• [What you have to do]: Among the entries below, take the line with "left front paw: (744, 990)" and the line with "nose: (728, 839)", and output them and every line between them exactly, with nothing else.

==== The input ====

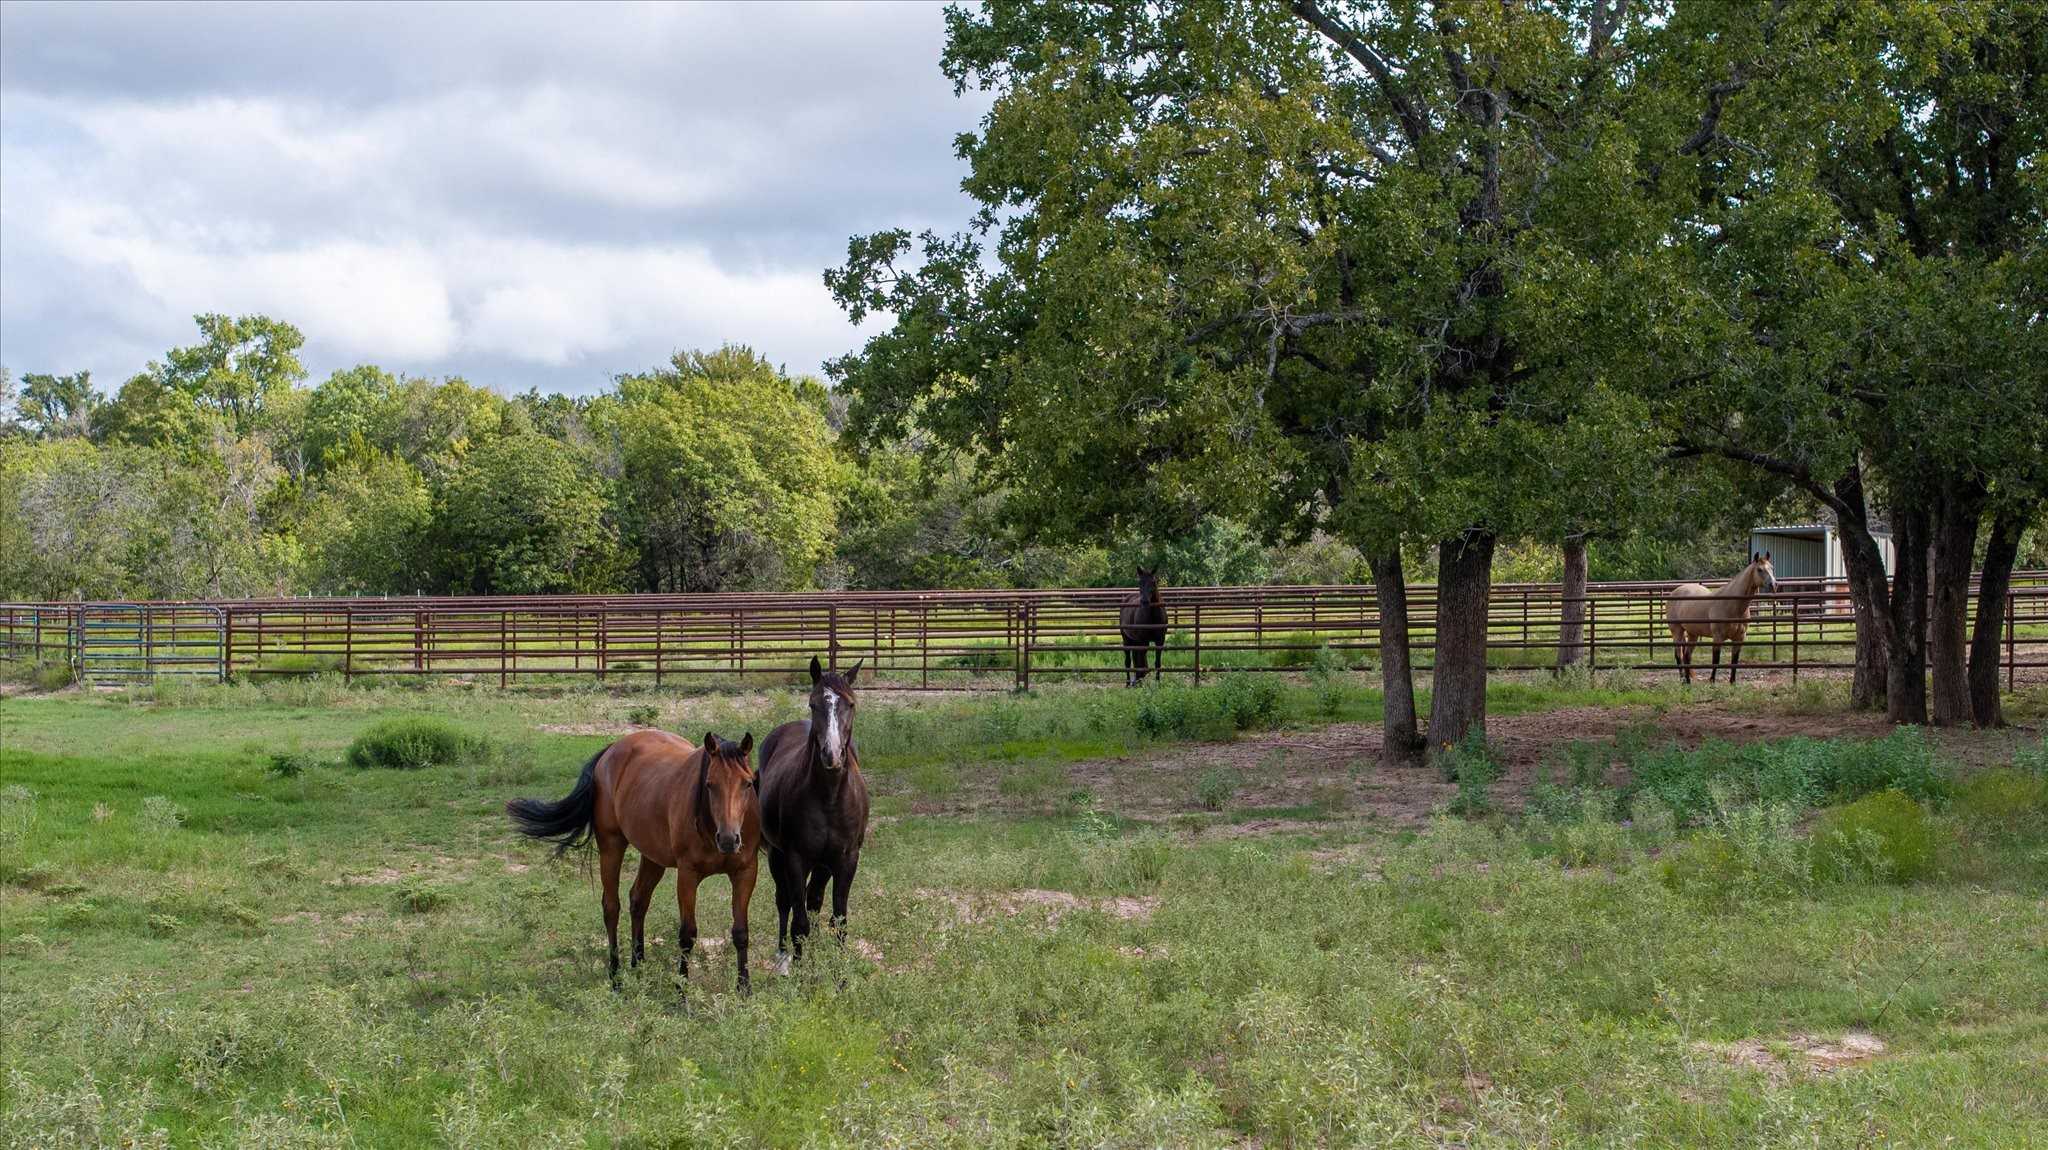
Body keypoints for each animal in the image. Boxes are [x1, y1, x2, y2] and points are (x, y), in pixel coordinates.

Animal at [507, 728, 765, 990]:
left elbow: (741, 932)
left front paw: (744, 990)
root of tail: (611, 750)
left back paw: (639, 967)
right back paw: (616, 978)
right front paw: (682, 992)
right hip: (611, 846)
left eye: (747, 783)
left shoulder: (745, 872)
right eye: (710, 785)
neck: (707, 822)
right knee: (611, 907)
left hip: (653, 857)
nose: (728, 839)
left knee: (638, 900)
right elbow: (687, 935)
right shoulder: (687, 875)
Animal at [761, 650, 872, 961]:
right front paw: (799, 967)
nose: (831, 755)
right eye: (813, 704)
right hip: (776, 854)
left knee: (814, 900)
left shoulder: (846, 858)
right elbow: (799, 921)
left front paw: (840, 969)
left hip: (824, 864)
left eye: (850, 704)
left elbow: (839, 919)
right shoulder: (796, 858)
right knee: (784, 901)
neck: (830, 796)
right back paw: (783, 956)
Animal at [1662, 548, 1777, 679]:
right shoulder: (1718, 637)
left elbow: (1734, 662)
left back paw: (1688, 681)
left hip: (1693, 634)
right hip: (1677, 631)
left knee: (1687, 656)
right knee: (1678, 655)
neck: (1732, 604)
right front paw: (1712, 681)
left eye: (1772, 568)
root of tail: (1675, 592)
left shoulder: (1739, 638)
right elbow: (1715, 660)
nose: (1774, 585)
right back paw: (1682, 679)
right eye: (1759, 569)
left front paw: (1732, 682)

====

• [Exercise result]:
left front paw: (744, 990)
root of tail: (611, 750)
left back paw: (639, 967)
right back paw: (616, 978)
right front paw: (682, 992)
right hip: (611, 846)
left eye: (747, 783)
left shoulder: (745, 872)
right eye: (710, 785)
neck: (707, 822)
right knee: (611, 907)
left hip: (653, 857)
nose: (728, 839)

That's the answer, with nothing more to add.